Fiona Barton. Berkley, $29 (400p) ISBN 978-1-984803-07-8

In Barton’s artful sequel to Local Gone Missing, Det. Insp. Elise King competes with journalist Kiki Nunn to solve the murder of a Sussex hairdresser. King has just returned to duty after breast cancer treatment when she’s called to Knapton Wood, where Karen Simmons’s strangled corpse has been discovered. Before her death, Simmons ran a singles group called the Free Spirits, and King immediately sets her sights on the men Simmons was dating. Meanwhile, newspaper reporter Nunn catches wind of the murder, and her interest is piqued—she’d interviewed Simmons for an article about the Free Spirits the week before. Sensing the story might earn her a promotion, Nunn doggedly chases down leads, stepping on King’s toes in the process.

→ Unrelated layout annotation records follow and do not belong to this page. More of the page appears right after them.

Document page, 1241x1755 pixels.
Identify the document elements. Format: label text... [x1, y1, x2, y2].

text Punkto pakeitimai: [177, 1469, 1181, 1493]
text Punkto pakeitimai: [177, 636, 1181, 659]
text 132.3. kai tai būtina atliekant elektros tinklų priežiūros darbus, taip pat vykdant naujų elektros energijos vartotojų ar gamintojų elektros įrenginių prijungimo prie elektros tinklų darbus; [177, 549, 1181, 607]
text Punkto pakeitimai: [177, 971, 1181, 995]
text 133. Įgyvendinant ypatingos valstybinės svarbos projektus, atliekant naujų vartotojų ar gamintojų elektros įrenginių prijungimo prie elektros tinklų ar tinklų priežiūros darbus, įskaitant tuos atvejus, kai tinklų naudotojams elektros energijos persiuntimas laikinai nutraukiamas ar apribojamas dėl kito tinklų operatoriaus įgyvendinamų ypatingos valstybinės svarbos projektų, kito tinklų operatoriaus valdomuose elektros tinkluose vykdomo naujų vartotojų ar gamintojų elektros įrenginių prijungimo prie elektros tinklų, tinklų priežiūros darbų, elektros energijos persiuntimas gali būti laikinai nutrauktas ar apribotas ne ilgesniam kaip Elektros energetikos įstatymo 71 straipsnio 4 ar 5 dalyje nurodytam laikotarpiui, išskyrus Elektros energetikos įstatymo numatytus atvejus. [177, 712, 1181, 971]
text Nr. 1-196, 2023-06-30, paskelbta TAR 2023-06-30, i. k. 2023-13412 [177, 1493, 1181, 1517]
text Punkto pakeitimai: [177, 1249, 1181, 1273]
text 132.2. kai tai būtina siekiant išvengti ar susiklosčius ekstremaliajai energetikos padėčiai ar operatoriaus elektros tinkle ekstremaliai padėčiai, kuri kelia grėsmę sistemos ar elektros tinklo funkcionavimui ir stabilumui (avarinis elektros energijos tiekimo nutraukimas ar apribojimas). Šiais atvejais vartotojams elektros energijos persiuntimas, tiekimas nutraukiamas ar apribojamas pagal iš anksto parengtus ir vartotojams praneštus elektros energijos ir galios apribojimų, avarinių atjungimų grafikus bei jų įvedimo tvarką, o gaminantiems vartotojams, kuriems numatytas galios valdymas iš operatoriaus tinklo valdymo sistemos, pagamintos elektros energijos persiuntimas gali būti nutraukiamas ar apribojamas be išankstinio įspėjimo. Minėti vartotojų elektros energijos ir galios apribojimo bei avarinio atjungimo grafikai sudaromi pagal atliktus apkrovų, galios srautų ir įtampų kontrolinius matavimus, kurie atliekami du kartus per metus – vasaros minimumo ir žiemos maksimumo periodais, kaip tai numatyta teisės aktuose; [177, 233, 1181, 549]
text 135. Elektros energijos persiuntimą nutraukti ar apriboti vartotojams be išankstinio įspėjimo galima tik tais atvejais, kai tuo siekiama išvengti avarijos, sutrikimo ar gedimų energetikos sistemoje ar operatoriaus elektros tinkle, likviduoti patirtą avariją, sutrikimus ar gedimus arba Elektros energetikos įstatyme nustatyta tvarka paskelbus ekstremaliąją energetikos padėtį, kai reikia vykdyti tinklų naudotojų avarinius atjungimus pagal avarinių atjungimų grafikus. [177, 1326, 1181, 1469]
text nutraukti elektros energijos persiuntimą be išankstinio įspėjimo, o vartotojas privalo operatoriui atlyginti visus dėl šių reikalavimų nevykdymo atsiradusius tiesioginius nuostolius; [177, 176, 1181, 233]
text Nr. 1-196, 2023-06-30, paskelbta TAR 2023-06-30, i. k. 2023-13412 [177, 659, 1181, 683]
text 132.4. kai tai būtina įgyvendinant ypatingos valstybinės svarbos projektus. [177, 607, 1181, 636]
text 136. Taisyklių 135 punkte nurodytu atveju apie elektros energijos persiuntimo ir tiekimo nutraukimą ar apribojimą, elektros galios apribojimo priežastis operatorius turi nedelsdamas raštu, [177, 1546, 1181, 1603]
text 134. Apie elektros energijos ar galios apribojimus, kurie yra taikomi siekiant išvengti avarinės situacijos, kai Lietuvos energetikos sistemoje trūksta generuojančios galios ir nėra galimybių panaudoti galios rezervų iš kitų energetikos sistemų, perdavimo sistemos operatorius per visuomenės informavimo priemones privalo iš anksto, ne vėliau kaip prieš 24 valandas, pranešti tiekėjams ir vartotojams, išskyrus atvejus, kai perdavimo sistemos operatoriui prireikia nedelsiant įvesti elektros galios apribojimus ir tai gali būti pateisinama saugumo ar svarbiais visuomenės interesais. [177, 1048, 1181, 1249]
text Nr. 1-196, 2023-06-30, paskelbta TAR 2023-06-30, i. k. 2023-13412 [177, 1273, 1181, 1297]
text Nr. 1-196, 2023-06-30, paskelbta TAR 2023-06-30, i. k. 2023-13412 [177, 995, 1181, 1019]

Also in the mix is Annie Curtis, one of Simmons’s clients, whose eight-year-old son was killed years ago in the same place as Simmons, prompting Annie to wonder if the murders might be connected. Barton effortlessly toggles between each woman’s viewpoint, maintaining suspense as she builds to the plot’s devastating resolution. Fans of Mark Billingham’s Tom Thorne novels will devour this. Agent: Madeleine Milburn, Madeleine Milburn Agency. (Aug.)